After that, it was hemming the jacket, then putting in the lining which I did in the same manner as I have in other blazers I've made. So sewing all the lining pieces together, and then hand stitching it to the the jacket facings and hem. 
Here's a look at the finished jacket - but I'll have more photos in the next post, including the lining and wearing it with my Tatjana trousers from Just Patterns

Tweed blazer sleeve side view

So that's this jacket almost completely blogged - and I'm ready to move on to other things. Which include a plaid coat that I finished as our warm weather is arriving. Another coat I'll have at the ready for next winter, when hopefully we are going out of the house!! 

Happy Sewing,

Daffodils blooming everywhere now.  



  1. The outcome is just amazing. Thank you for the comprehensive step-by-step, it is very clear and will be very useful for future tailoring makes (I'm working on a waistcoat). I love this 'end-of-winter' period : it's still cold but
    it's the very start of the blooming and we already have first scenes of the show that will take place throughout the spring.

  2. Really interesting to see the traditional techniques in use - very time-consuming but so worthwhile to achieve such a beautiful jacket. Thanks for sharing.

  3. What a beautiful jacket and so beautifully sewn. I quite enjoy handing sewing, is quite relaxing and gives a lovely finish.

  4. I have done this years ago and it is a lot of work! The first one I made was with the help of my trusty Vogue sewing book back in the mid 70's. The second one I made in a couture sewing class I took in the early 80's. Those are the only two jackets I've made with hand tailoring like this. Of course the pattern was a Vogue designer pattern and it was beautiful. That was enough but it's a learning experience. I have used some of what I learned in other jackets and coats. But, I'll take fusibles when I can. It's just a beautiful jacket made with the quality wool it deserves. I love seeing your process, as I'm sure I've said before. I look forward to your coat, and I am off to the sewing room to finish my winter coat, hopefully getting to wear it at least once this year!

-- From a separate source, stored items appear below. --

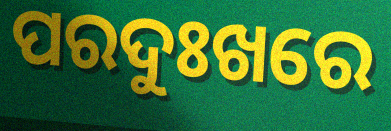
ପରଦୁଃଖରେ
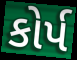
કોર્પ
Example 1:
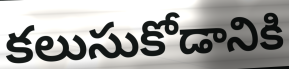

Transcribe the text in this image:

కలుసుకోడానికి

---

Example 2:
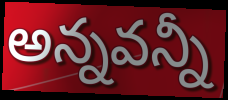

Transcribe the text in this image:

అన్నవన్నీ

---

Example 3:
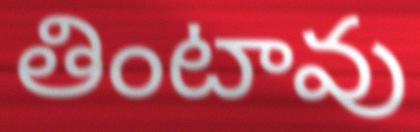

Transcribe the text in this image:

తింటావు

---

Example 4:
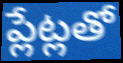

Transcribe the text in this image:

ప్లేట్లతో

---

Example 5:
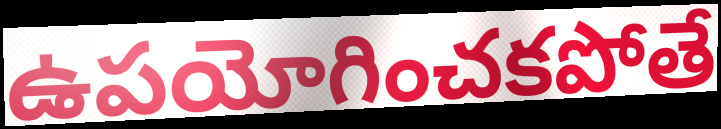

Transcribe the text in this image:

ఉపయోగించకపోతే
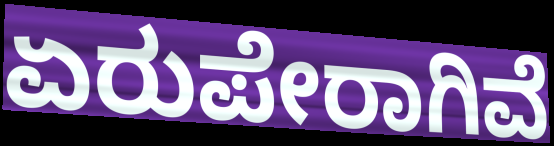
ಏರುಪೇರಾಗಿವೆ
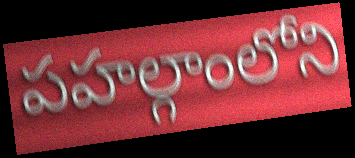
పహల్గాంలోని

  5. I really enjoyed seeing how you made the jacket. Your photos and explanations are always so clear. The finished jacket looks amazing. I wish my hand sewing was that neat. I do enjoy hand sewing and I think it's well worth the time to get a beautifully finished garment. My skills don't extend much beyond hand hemming but don't like the look of machine sewn hems so I am always happy to hem by hand. I'm going to have a go at hand stitching lining in my next jacket. Thanks Beth.

  6. Wow! It looks really wonderful. The hand sewn pockets are a beautiful detail. Inspired!

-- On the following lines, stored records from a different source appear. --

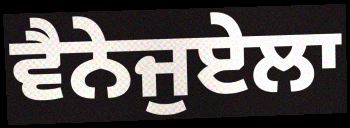
ਵੈਨੇਜੁਏਲਾ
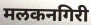
मलकनगिरी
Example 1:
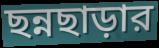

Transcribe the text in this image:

ছন্নছাড়ার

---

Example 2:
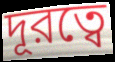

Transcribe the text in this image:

দূরত্বে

  7. I'm a new reader and need to go back to the beginning on this one. I did a lot of tailoring in the 70's & 80's but just haven't done anything like this in a while. Herringbone is one of my favorite weaves and this just came out glorious!

  8. I greatly enjoyed reading through your posts about the making of this jacket. I had been working on a coat/jacket using another YSL Vogue pattern from the 1970s, started last year around the beginning of the pandemic and then picked up again and completed this month. The lapel, shape and pocket details are not the same as yours (mine is Vogue Paris Original 2930 - topper coat with silk dress underneath), but there are a great many similarities, unsurprisingly. It was interesting to reflect on the sewing that I did and to pick up new tips from you! (For example, I love the manila folder form idea, which I didn't think of. I spent a lot of time making my pockets by hand and trying to get them to be symmetric (the pocket shape is interesting on mine - a bit angled and asymmetrical anyway). I made mine in a dead stock plaid fabric with a story behind it that required quite a bit of matching. I also like your addition of an inside pocket, which I will copy the next time. I find hand sewing relaxing, and so although I am not by any stretch the seamstress you are, I am happy to make another coat/jacket using hand tailoring techniques so I have already started a spring version of the same coat in bright yellow (one bright spot in a difficult year). Thanks, as always, for your detailed and helpful posts.